> [Problem to solve]: Give back all of the data exactly as it stands, with the pictures removed.

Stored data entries
________

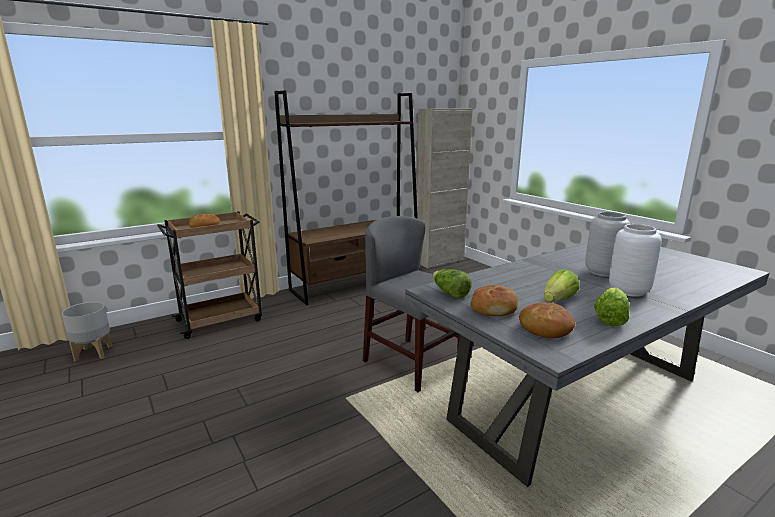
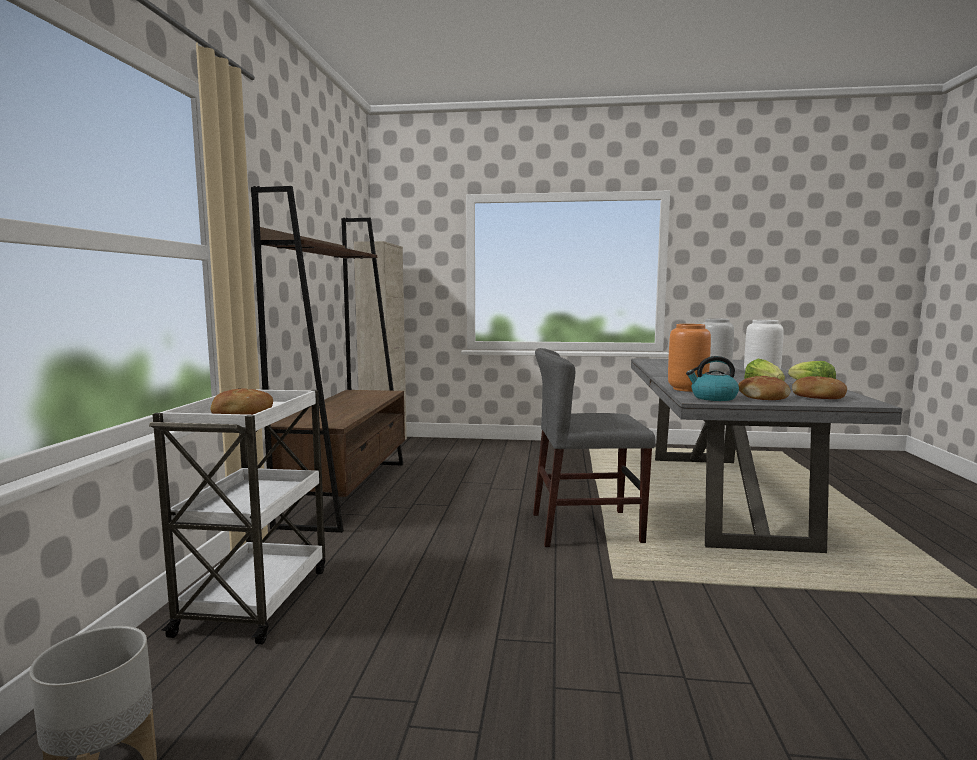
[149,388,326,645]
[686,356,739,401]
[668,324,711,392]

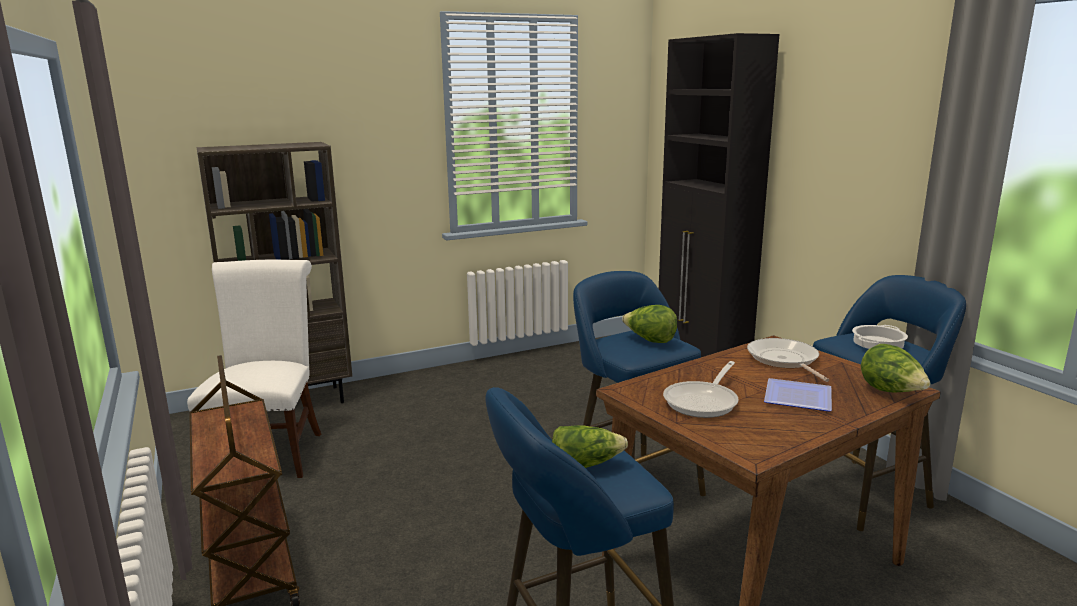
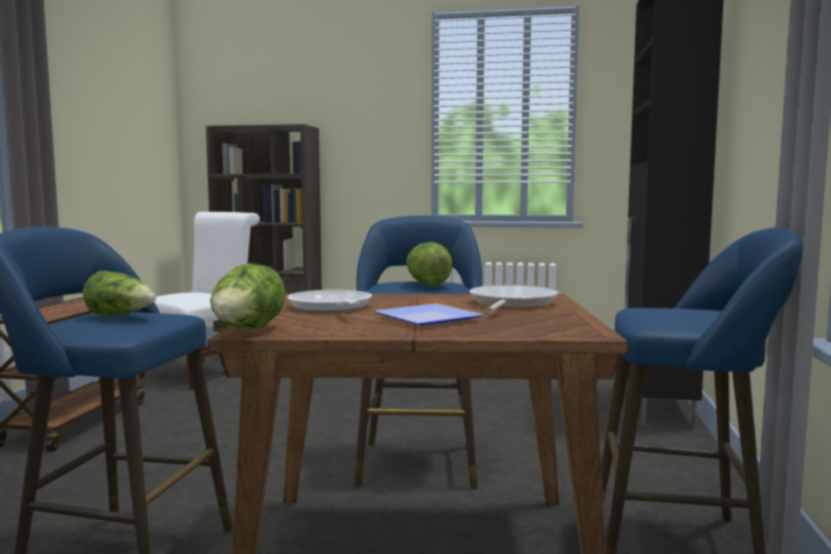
[852,325,908,349] (first image)
[210,263,286,330]
[287,290,372,313]

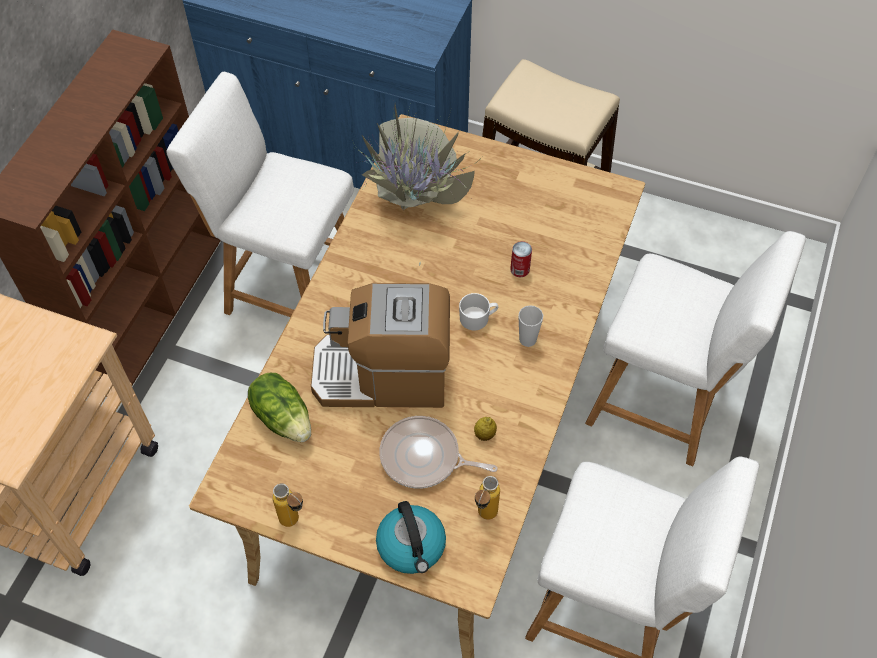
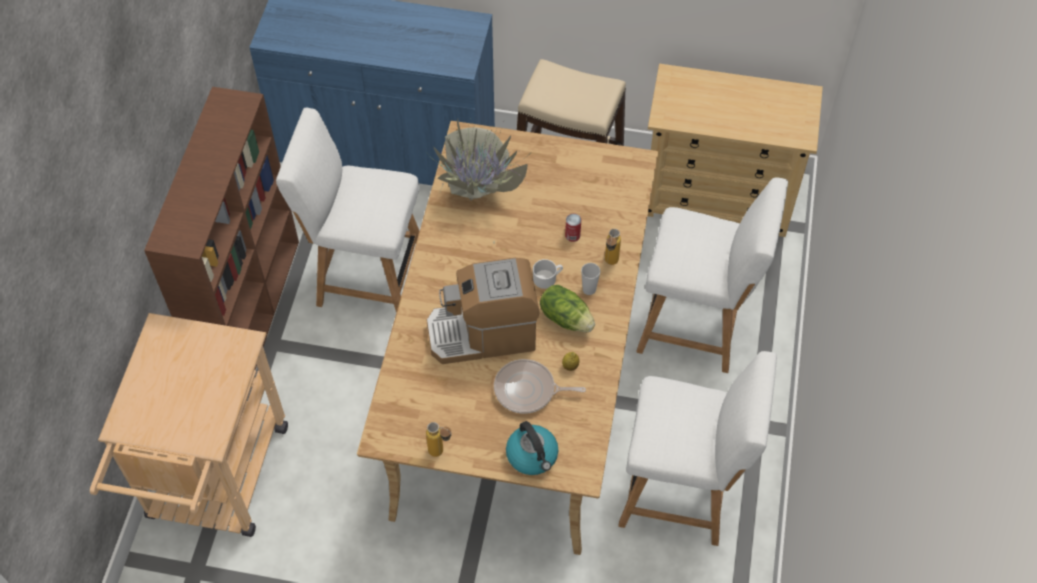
[540,285,595,332]
[605,229,621,265]
[648,64,823,237]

________

> [Answer for this exercise]:
[149,388,326,645]
[686,356,739,401]
[668,324,711,392]

[852,325,908,349] (first image)
[210,263,286,330]
[287,290,372,313]

[540,285,595,332]
[605,229,621,265]
[648,64,823,237]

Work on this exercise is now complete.